» DATA
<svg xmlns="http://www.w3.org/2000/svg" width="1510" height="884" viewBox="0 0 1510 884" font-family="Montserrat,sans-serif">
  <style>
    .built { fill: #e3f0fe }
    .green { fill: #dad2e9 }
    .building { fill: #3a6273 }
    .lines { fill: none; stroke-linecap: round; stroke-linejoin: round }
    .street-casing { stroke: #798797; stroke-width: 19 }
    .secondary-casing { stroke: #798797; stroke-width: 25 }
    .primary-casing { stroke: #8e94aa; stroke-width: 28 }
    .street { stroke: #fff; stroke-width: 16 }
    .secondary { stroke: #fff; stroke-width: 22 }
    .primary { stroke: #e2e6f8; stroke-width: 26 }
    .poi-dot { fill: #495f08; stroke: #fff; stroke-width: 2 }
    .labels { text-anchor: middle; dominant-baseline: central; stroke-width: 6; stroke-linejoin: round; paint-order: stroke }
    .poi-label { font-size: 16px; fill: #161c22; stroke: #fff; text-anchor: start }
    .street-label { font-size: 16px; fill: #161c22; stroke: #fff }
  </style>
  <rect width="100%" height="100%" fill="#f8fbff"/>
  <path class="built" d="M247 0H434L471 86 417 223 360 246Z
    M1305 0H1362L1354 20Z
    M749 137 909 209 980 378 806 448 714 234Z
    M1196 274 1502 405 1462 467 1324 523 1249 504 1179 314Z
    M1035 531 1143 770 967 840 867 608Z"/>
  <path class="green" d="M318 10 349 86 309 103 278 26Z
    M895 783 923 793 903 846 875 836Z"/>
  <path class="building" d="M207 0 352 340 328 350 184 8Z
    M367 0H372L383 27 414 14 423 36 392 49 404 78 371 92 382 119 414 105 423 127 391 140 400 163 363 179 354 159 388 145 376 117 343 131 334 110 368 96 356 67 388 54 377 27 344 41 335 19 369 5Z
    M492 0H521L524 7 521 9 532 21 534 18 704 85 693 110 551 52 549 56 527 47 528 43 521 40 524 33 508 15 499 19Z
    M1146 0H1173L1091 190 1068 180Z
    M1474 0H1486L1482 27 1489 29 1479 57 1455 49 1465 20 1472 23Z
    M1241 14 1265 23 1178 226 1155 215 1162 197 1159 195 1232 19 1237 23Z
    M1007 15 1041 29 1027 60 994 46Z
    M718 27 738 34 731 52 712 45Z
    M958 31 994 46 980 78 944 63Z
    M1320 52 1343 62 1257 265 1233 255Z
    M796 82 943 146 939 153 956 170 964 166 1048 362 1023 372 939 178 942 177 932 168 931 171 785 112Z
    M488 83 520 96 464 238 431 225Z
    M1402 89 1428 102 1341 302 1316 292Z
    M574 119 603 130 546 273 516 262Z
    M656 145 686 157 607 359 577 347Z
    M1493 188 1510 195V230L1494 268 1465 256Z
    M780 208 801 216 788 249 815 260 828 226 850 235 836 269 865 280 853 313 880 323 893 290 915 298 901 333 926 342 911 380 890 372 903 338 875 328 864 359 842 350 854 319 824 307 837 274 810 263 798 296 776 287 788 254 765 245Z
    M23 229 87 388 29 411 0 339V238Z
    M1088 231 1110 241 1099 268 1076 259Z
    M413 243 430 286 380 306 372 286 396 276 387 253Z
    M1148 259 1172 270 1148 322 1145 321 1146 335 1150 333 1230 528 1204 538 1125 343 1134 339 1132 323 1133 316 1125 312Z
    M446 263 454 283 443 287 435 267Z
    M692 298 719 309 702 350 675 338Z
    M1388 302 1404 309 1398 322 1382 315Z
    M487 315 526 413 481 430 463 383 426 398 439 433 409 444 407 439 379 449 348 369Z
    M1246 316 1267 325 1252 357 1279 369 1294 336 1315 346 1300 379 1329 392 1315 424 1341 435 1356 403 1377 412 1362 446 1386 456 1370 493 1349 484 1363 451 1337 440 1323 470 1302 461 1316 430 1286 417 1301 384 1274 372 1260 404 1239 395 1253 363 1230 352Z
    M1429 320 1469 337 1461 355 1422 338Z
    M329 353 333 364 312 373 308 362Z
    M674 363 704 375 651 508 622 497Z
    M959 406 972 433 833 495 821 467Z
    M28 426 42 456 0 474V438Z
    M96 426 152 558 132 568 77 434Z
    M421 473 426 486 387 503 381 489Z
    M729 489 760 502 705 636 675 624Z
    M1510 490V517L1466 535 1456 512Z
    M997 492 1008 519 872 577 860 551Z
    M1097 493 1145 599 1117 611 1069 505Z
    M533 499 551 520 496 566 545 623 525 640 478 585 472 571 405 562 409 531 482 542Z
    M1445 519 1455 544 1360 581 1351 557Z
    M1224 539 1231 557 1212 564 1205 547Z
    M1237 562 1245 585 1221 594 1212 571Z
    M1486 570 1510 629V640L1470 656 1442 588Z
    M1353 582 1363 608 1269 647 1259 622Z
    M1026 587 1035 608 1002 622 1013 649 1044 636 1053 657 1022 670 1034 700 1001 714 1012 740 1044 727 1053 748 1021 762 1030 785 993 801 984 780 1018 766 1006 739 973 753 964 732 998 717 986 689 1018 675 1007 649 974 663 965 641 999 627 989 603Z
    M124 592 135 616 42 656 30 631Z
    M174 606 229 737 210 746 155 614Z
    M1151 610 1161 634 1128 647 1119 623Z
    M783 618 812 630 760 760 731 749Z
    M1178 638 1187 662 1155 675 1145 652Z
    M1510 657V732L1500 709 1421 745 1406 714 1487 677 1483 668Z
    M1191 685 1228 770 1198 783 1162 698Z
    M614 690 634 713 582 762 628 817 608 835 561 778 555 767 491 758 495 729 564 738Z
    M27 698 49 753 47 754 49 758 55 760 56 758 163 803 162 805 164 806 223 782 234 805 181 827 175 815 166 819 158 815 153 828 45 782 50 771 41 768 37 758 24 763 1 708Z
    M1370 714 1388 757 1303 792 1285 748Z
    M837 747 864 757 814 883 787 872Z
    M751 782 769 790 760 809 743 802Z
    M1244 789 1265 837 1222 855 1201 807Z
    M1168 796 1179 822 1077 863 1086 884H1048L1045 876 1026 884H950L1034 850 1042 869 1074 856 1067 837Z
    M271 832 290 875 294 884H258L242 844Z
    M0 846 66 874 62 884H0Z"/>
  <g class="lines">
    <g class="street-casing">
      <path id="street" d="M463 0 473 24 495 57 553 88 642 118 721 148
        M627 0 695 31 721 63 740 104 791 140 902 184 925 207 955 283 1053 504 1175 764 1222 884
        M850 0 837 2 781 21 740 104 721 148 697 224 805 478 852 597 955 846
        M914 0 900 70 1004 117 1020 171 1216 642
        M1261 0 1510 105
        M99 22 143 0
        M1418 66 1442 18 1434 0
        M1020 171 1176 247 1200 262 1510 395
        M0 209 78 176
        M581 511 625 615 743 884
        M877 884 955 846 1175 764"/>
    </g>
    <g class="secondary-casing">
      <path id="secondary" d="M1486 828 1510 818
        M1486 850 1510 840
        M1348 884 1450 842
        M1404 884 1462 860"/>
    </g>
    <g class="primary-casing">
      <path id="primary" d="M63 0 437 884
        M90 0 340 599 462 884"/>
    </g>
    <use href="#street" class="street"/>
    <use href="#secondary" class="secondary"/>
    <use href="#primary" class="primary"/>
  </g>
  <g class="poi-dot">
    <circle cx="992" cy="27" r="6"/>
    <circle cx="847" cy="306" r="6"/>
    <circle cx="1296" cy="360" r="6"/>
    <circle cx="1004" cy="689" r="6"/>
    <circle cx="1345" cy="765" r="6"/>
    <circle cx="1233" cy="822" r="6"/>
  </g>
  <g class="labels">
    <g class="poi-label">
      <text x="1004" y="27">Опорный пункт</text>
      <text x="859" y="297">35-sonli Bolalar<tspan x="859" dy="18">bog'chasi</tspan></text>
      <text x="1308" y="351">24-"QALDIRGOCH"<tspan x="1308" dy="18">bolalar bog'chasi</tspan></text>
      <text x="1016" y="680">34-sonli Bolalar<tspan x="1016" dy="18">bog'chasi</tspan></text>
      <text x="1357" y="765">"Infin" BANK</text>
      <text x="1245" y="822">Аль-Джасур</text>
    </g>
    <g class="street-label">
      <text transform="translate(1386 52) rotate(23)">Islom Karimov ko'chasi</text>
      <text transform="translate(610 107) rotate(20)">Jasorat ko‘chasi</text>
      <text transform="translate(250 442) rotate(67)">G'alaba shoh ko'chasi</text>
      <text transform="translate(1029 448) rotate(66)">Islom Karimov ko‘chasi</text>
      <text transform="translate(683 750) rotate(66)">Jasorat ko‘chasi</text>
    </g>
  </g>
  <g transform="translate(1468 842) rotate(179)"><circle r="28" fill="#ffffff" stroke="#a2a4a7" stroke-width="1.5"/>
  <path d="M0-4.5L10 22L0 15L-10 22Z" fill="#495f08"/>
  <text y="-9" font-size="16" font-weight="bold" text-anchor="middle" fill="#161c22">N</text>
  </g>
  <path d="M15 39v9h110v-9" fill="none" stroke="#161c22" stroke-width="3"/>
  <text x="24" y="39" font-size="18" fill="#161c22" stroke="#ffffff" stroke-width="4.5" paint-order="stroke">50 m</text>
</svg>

» WHAT THIS TASK INVOLVES
Looking at the entries above, work out how many lines include the word "green" and reply with that number alone.

» REPLY TO THE TASK
2